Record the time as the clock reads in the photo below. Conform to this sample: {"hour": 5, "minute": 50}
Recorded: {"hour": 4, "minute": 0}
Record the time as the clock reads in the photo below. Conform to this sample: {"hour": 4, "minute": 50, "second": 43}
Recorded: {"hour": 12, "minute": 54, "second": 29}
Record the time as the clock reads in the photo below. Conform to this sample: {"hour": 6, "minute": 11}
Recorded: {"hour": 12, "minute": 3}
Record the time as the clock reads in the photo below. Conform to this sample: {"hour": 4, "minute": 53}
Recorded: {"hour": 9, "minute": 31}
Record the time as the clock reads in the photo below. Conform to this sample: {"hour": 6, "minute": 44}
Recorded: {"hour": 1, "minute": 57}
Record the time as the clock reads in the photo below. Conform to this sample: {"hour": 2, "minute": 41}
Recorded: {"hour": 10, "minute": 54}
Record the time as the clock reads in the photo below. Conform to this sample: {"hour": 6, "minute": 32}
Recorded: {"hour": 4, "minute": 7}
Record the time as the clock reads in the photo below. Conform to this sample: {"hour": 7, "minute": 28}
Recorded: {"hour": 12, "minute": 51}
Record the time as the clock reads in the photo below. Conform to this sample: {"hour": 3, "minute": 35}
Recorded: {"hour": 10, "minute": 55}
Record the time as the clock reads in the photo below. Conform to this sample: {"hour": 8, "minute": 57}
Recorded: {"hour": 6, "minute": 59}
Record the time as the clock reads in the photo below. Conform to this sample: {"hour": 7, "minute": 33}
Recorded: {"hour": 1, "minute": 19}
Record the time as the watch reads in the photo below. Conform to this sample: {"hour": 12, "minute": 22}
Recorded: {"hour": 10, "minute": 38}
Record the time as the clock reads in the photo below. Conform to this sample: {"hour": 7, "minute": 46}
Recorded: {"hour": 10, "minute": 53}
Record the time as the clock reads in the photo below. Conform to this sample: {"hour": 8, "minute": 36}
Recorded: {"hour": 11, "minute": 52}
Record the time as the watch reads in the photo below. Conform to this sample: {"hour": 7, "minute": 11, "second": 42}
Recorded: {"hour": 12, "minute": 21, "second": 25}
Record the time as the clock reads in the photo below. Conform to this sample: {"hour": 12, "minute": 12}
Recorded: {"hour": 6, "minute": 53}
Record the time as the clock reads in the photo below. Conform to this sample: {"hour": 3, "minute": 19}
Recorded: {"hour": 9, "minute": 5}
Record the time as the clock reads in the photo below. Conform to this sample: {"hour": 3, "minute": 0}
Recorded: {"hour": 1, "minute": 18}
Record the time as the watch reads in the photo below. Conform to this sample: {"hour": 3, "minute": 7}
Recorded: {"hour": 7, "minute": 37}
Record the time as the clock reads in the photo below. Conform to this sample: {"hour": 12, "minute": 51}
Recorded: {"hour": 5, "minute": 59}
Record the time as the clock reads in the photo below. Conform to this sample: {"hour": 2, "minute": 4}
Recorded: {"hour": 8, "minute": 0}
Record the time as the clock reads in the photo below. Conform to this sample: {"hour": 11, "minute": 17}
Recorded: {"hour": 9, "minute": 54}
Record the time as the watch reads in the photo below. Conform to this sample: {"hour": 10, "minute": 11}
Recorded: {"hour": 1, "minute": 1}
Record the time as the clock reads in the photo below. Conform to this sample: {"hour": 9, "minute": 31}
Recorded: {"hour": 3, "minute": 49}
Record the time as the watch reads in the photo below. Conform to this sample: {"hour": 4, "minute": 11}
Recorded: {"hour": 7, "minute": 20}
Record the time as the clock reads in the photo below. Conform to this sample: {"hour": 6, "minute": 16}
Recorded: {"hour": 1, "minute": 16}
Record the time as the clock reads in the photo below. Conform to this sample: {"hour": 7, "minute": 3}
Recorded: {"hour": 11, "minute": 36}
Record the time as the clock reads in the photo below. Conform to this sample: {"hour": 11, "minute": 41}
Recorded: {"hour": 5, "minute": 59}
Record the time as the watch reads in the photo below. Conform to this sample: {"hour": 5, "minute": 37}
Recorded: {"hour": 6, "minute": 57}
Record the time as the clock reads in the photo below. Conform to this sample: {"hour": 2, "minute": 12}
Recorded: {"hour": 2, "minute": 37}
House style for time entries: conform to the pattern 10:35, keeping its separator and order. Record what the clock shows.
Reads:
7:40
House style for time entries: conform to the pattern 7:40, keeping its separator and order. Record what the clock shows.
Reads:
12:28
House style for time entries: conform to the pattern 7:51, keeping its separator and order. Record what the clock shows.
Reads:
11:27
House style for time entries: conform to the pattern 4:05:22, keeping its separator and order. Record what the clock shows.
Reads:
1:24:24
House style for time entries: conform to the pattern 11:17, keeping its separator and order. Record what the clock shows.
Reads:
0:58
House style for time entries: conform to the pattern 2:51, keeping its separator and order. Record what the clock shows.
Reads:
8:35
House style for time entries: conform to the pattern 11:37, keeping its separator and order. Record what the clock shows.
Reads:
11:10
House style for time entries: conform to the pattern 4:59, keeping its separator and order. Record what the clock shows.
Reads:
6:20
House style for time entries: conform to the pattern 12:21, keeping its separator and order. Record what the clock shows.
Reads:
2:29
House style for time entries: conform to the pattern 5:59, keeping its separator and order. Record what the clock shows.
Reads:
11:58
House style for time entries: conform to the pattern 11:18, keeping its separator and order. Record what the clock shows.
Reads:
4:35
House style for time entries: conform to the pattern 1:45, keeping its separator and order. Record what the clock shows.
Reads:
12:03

• Goal
Locate every line of the material above that contains the word "entries", and copy each of those lines in full.

• Reply to the task
House style for time entries: conform to the pattern 10:35, keeping its separator and order. Record what the clock shows.
House style for time entries: conform to the pattern 7:40, keeping its separator and order. Record what the clock shows.
House style for time entries: conform to the pattern 7:51, keeping its separator and order. Record what the clock shows.
House style for time entries: conform to the pattern 4:05:22, keeping its separator and order. Record what the clock shows.
House style for time entries: conform to the pattern 11:17, keeping its separator and order. Record what the clock shows.
House style for time entries: conform to the pattern 2:51, keeping its separator and order. Record what the clock shows.
House style for time entries: conform to the pattern 11:37, keeping its separator and order. Record what the clock shows.
House style for time entries: conform to the pattern 4:59, keeping its separator and order. Record what the clock shows.
House style for time entries: conform to the pattern 12:21, keeping its separator and order. Record what the clock shows.
House style for time entries: conform to the pattern 5:59, keeping its separator and order. Record what the clock shows.
House style for time entries: conform to the pattern 11:18, keeping its separator and order. Record what the clock shows.
House style for time entries: conform to the pattern 1:45, keeping its separator and order. Record what the clock shows.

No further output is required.